How sexual dysfunctions effect on relationships
Whatever the reason for genital/pelvic pain and penetration difficulties, they can have serious consequences for affected individuals and couples, made worse the longer you wait for help. However, these conditions are increasingly being recognized earlier and you should not give up trying to find a diagnosis and appropriate treatment.Living with the difficulty is bad enough in itself, but it can lead to the development of a very negative self-image and relationship problems. It isn’t just that some partners can be insensitive; your expectation that your partner may have a problem with your condition can be an issue in itself.
You may fear that, however understanding they are, your partner will get fed up and find someone else. You may even think you have a duty to be sexual, whatever the personal cost, and feel you have failed. Though this may seem silly on a good day, on a bad one it is easy to become worn down with the discomfort and feeling that you will never be a normally functioning woman. It can be very isolating if others are unable to understand how so many aspects of your life are being affected. At the extremes, some women react by completely shutting down and avoiding sex and any form of touching or intimacy, while others endure painful sex.

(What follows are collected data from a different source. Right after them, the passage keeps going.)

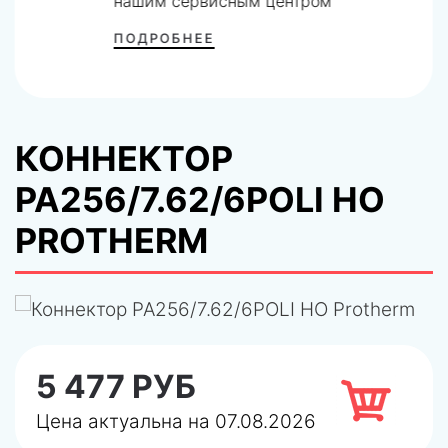
нашим сервисным центром
ПОДРОБНЕЕ
КОННЕКТОР
PA256/7.62/6POLI HO
PROTHERM
5 477 РУБ
Цена актуальна на 07.08.2026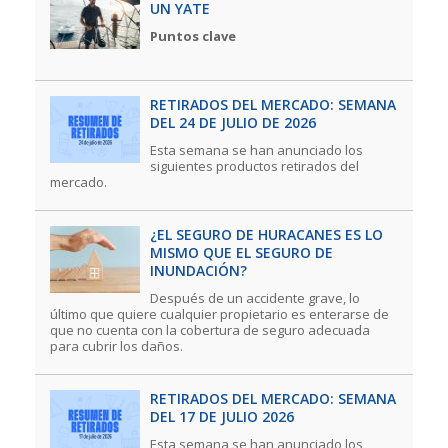
UN YATE
Puntos clave
RETIRADOS DEL MERCADO: SEMANA
DEL 24 DE JULIO DE 2026
Esta semana se han anunciado los
siguientes productos retirados del
mercado.
¿EL SEGURO DE HURACANES ES LO
MISMO QUE EL SEGURO DE
INUNDACIÓN?
Después de un accidente grave, lo
último que quiere cualquier propietario es enterarse de
que no cuenta con la cobertura de seguro adecuada
para cubrir los daños.
RETIRADOS DEL MERCADO: SEMANA
DEL 17 DE JULIO 2026
Esta semana se han anunciado los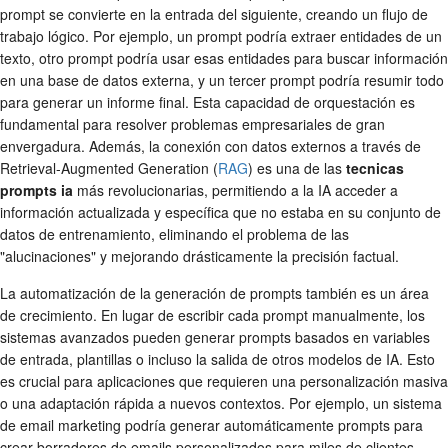
prompt se convierte en la entrada del siguiente, creando un flujo de
trabajo lógico. Por ejemplo, un prompt podría extraer entidades de un
texto, otro prompt podría usar esas entidades para buscar información
en una base de datos externa, y un tercer prompt podría resumir todo
para generar un informe final. Esta capacidad de orquestación es
fundamental para resolver problemas empresariales de gran
envergadura. Además, la conexión con datos externos a través de
Retrieval-Augmented Generation (
RAG
) es una de las
tecnicas
prompts ia
más revolucionarias, permitiendo a la IA acceder a
información actualizada y específica que no estaba en su conjunto de
datos de entrenamiento, eliminando el problema de las
"alucinaciones" y mejorando drásticamente la precisión factual.
La automatización de la generación de prompts también es un área
de crecimiento. En lugar de escribir cada prompt manualmente, los
sistemas avanzados pueden generar prompts basados en variables
de entrada, plantillas o incluso la salida de otros modelos de IA. Esto
es crucial para aplicaciones que requieren una personalización masiva
o una adaptación rápida a nuevos contextos. Por ejemplo, un sistema
de email marketing podría generar automáticamente prompts para
crear borradores de emails personalizados para miles de clientes,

Sexual dysfunctions. Creative solutions
All genital pain conditions can lead to feelings of failure, isolation, difference and loss. Significantly, many women who have tense pelvic muscles can enjoy great sex without intercourse, and couples can be very creative sexually. Often, they only seek help if they want to start a family.
PVD, on the other hand, makes any form of genital touching very difficult, so erotic sexual touching may be limited to breasts and buttocks. Experimenting with other body touching to discover sensitive, erogenous areas can help. Many couples enjoy frottage, where the genitals are rubbed against an area of the partner’s body to produce orgasm. When clothed, this is often called ‘dry humping’. Movement of the mons, the padded area above the pubic bone, can sometimes stimulate the clitoris sufficiently to produce orgasm without touching or damaging the sensitive vulval area.

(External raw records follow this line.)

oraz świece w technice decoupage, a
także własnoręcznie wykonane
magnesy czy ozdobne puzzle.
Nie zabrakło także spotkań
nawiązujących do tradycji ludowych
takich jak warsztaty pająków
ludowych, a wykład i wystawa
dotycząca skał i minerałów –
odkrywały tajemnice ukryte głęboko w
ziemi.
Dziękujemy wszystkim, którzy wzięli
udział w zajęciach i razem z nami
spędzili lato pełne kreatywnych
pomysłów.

In the past, some gay women have reported reluctance to seek help in case there was an assumption that they wouldn’t be interested in penetration – whereas vaginal exploration, insertion and penetration may or may not be a valued part of their sexual repertoire. However, thoughtless assumptions about people’s sexual behavior are diminishing, so psycho sexual therapists and medical practitioners are much more interested now in individual needs and interests, rather than having fixed and stereotypical ideas.